*INFORMATION SUPPLIED:*
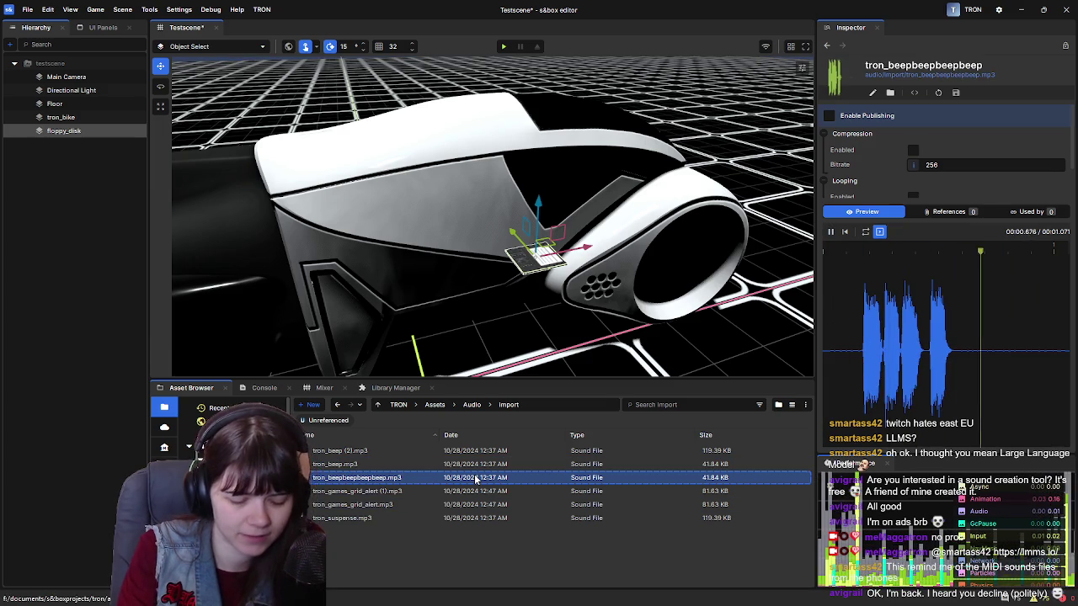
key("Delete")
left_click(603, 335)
--
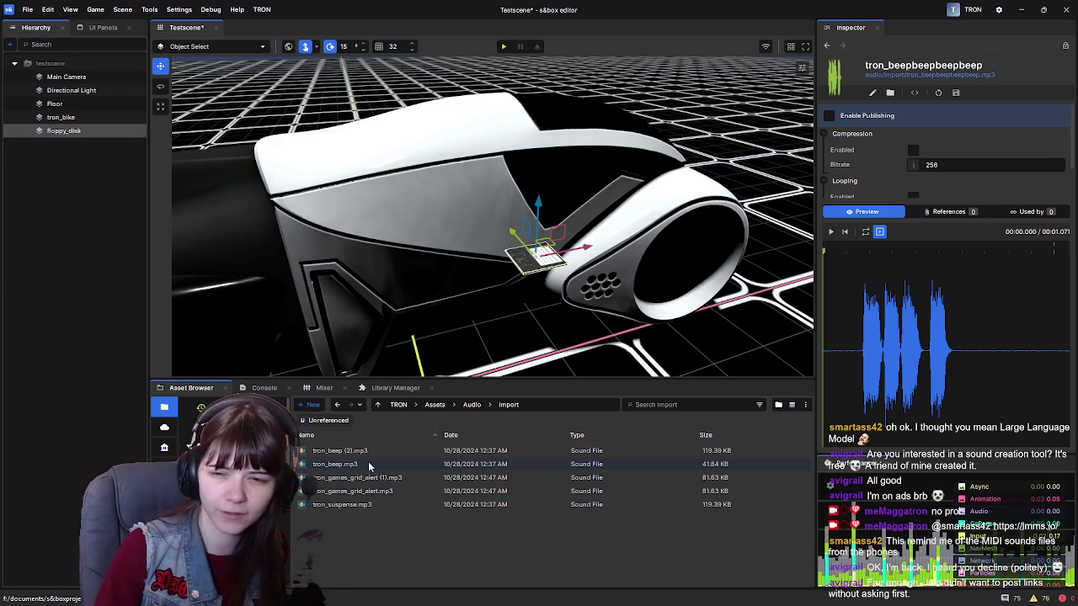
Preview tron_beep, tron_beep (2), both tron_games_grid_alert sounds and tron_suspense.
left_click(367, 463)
--
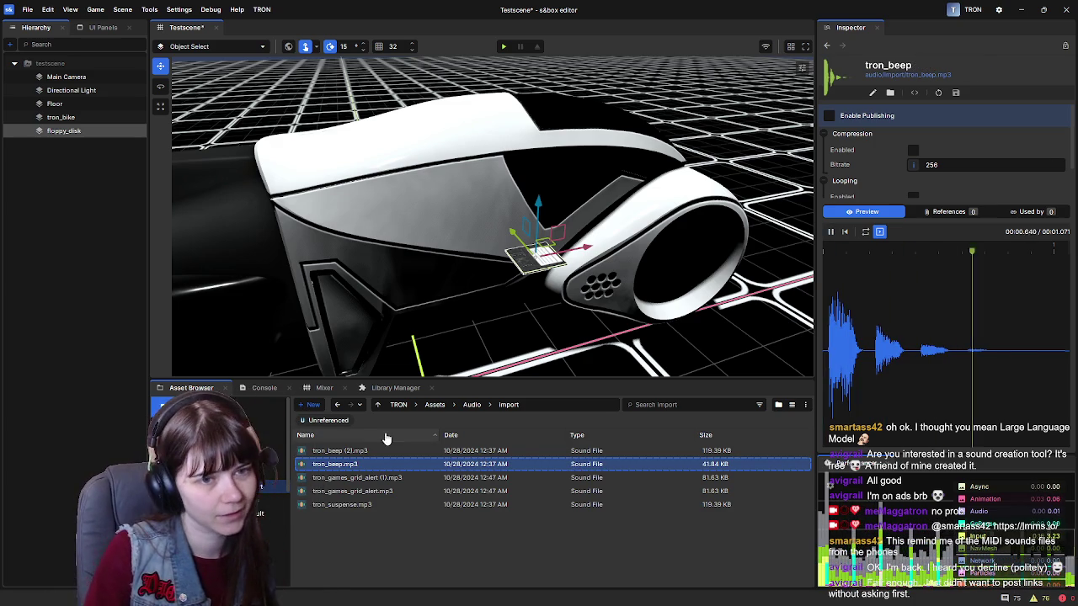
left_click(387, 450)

*WHAT IS REQUIRED:* Print the lines above from the one with "Preview tron_beep, tron_beep" through the one with "left_click(367, 463)", both included, exactly as written and nothing more.

*OUTPUT FOR THIS TASK:*
Preview tron_beep, tron_beep (2), both tron_games_grid_alert sounds and tron_suspense.
left_click(367, 463)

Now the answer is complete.